Your values are the compass that is guiding you through your life. They are guiding you to make certain decisions and take certain actions consistently. The direction of our lives is controlled by the magnetic pull of our values.

For the majority of people, these values—this invisible force that is shaping our entire lives, is buried in their subconscious.

Which would be all well and good, if we had consciously set it up in the first place, and our values hierarchy had permeated in our subconscious as an automated guiding force pulling us in the direction of our ideal life. 

But here comes the kicker:

The majority of people never consciously set this system up. It has settled in our subconscious mind through our experiences with our peers, teachers, our culture, through our conditioning in childhood, through exposure to television and media, through the random experiences in our lives!

Some people unfortunately have very little, to no awareness about what makes them happy in the long term, and live like a leaf in the wind, chasing instant gratification—instant pleasure (to distract themselves from the pain of their current reality). Other people are aware on some level, and therefore lead quite successful lives—and the definition of success that I am referencing here is living a life in which you experience lots of subjective pleasure, and the least amount of pain possible! If success is not that, then what is it?

What I am proposing, is that having absolute clarity of what causes you to feel pleasure, and absolute clarity of what causes you to feel pain, allows you to design your life in a way in which your goals, your values, and your beliefs are completely aligned, and will be congruently pulling you towards pleasure, instead of pulling you apart if there is a lack of congruency because of a lack of awareness!


If you’ve ever found it difficult to make a decision, or you have fallen victim to ‘self-sabotage,’ it is more than likely, for one of two main reasons:

1. You are unclear about your values hierarchy, i.e., what makes you most happy in life, and therefore making a decision becomes an internal torture. (When you are clear on what you value most, making most decisions becomes quite simple)

 or

2. You’ve got conflicting values. For example, what would happen if your highest 'moving away from' value was rejection, and your highest 'moving towards' value was business success? You're going to be tearing yourself apart, that's what! To achieve business success you have to be willing to risk rejection, it's part of the territory. But, because of your subconscious value hierarchy, you will never fully commit, and will wonder why you're not achieving the success you desire.

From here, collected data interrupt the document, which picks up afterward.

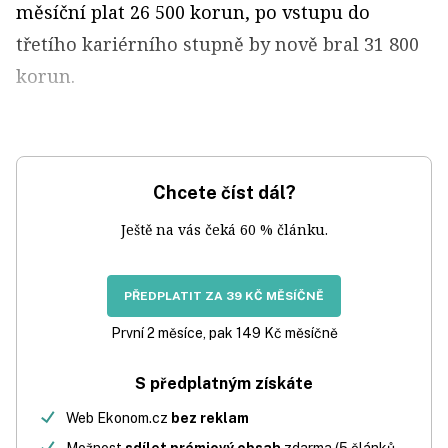
měsíční plat 26 500 korun, po vstupu do
třetího kariérního stupně by nově bral 31 800
korun.
Chcete číst dál?
Ještě na vás čeká 60 % článku.
PŘEDPLATIT ZA 39 KČ MĚSÍČNĚ
První 2 měsíce, pak 149 Kč měsíčně
S předplatným získáte
Web Ekonom.cz
bez reklam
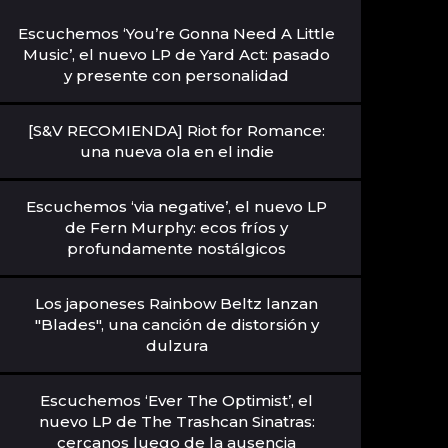
Escuchemos ‘You’re Gonna Need A Little
Music’, el nuevo LP de Yard Act: pasado
y presente con personalidad
[S&V RECOMIENDA] Riot for Romance:
una nueva ola en el indie
Escuchemos ‘via negative’, el nuevo LP
de Fern Murphy: ecos fríos y
profundamente nostálgicos
Los japoneses Rainbow Beltz lanzan
"Blades", una canción de distorsión y
dulzura
Escuchemos ‘Ever The Optimist’, el
nuevo LP de The Trashcan Sinatras:
cercanos luego de la ausencia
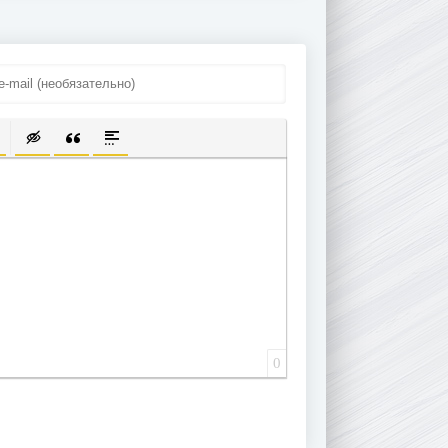
ПИСОК
ЫЛКУ
ТЬ ЗАЩИЩЕННУЮ ССЫЛКУ
ТАВИТЬ СМАЙЛИК
ВСТАВКА СКРЫТОГО ТЕКСТА
ВСТАВКА ЦИТАТЫ
ВСТАВКА СПОЙЛЕРА
0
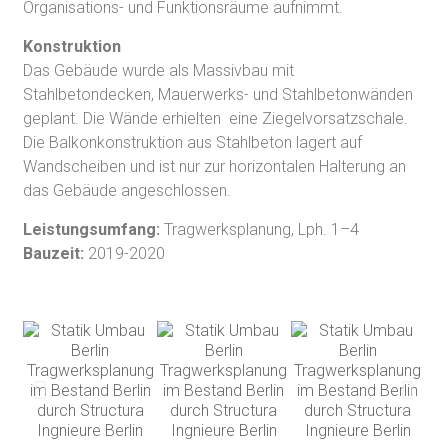
Organisations- und Funktionsräume aufnimmt.
Konstruktion
Das Gebäude wurde als Massivbau mit
Stahlbetondecken, Mauerwerks- und Stahlbetonwänden
geplant. Die Wände erhielten eine Ziegelvorsatzschale.
Die Balkonkonstruktion aus Stahlbeton lagert auf
Wandscheiben und ist nur zur horizontalen Halterung an
das Gebäude angeschlossen.
Leistungsumfang:
Tragwerksplanung, Lph. 1–4
Bauzeit:
2019-2020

If we want to truly live our life on our terms, where we experience tons of pleasure and the least amount of pain possible, we need to be clear on what we value most. We do this by questioning ourselves, to find out what we value most in life. Not the material possession or the action—but the value—the emotion, or feeling, behind it.

When we make distinctions like this, a new world opens up to us. We have so many more options. Why we do certain things or act a certain way becomes clear, as does the ability to understand why other people might make very different decisions to us. If you've ever struggled to understand yourself, or other people, herein lies the answer.

And the best part is this: This is just taking stock. Once we know why we do what we do, we can change certain values in our hierarchy consciously.

Can you envision the difference that can make in the direction, and the control we have, of our lives?

What would happen, for example, if a person whose number one 'towards value' was independence, decided to bring 'love and connection' up his hierarchy?

Would their life change?

Would it change a little or a lot?

This is the power that we all have, available to us at all times, if we expose ourselves to this level of meta-cognition.

Some people never do, because they associate more pain than pleasure to the small amount of effort and time required to learn these skills.

These same people are happy to expel plenty of effort and time in researching, and envisioning and deciding which flat-screen TV best complements their lounge-room.

I'm not saying which is 'right' or 'wrong.'

But I am saying that we all have a choice.